# Provided data:
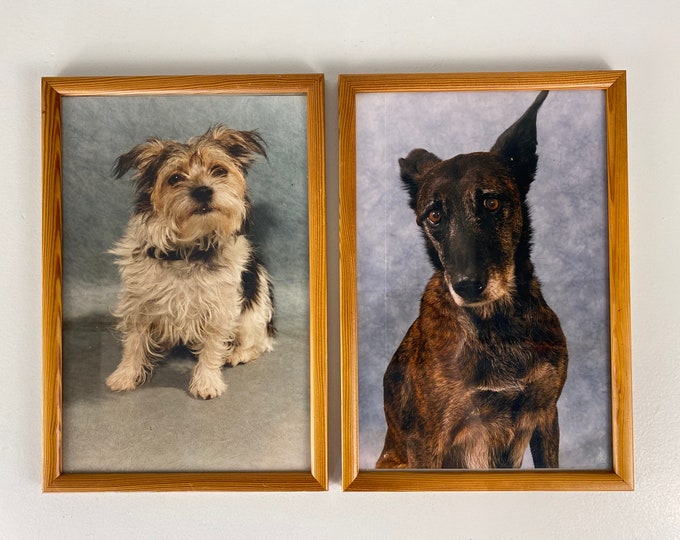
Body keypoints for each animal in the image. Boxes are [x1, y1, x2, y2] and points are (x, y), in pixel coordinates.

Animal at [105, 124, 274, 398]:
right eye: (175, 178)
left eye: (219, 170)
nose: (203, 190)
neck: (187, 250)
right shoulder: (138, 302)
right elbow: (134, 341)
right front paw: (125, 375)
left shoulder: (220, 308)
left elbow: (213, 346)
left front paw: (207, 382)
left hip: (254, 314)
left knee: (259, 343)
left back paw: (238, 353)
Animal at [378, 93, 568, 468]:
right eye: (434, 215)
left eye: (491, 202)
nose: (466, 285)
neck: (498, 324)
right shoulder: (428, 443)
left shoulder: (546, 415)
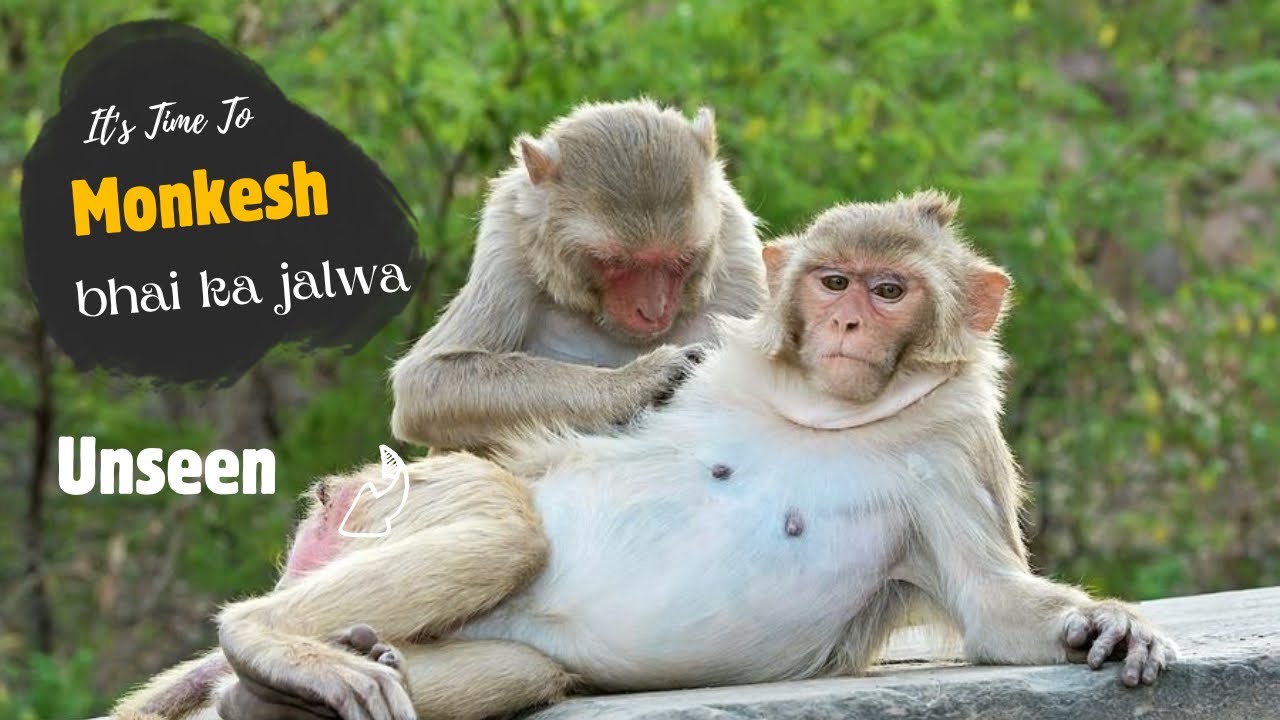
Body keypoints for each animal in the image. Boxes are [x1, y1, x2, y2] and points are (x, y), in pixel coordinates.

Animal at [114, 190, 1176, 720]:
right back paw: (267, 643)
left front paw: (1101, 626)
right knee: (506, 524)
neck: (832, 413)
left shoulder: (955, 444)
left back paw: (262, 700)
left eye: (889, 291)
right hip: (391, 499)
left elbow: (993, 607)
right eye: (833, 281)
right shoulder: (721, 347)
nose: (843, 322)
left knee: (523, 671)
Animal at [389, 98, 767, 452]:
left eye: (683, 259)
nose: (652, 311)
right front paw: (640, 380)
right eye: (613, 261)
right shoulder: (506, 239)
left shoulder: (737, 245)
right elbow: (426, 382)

# Instructions to follow:
Emit an exact copy of the lines from the line bearing "neck: (498, 324)" through the last line above, inclusive, and leave the images out.

# Task response:
neck: (498, 324)
right shoulder: (428, 443)
left shoulder: (546, 415)
Body keypoints for each animal in the image. Boxes are [x1, y1, x2, y2] and points are (x, y), in pixel coordinates.

Animal at [114, 190, 1176, 720]:
right back paw: (267, 643)
left front paw: (1101, 626)
right knee: (506, 524)
neck: (832, 413)
left shoulder: (955, 444)
left back paw: (262, 700)
left eye: (889, 291)
right hip: (391, 499)
left elbow: (993, 607)
right eye: (833, 281)
right shoulder: (721, 347)
nose: (843, 322)
left knee: (523, 671)
Animal at [389, 98, 767, 452]:
left eye: (683, 259)
nose: (652, 311)
right front paw: (640, 380)
right eye: (613, 261)
right shoulder: (506, 239)
left shoulder: (737, 245)
right elbow: (426, 382)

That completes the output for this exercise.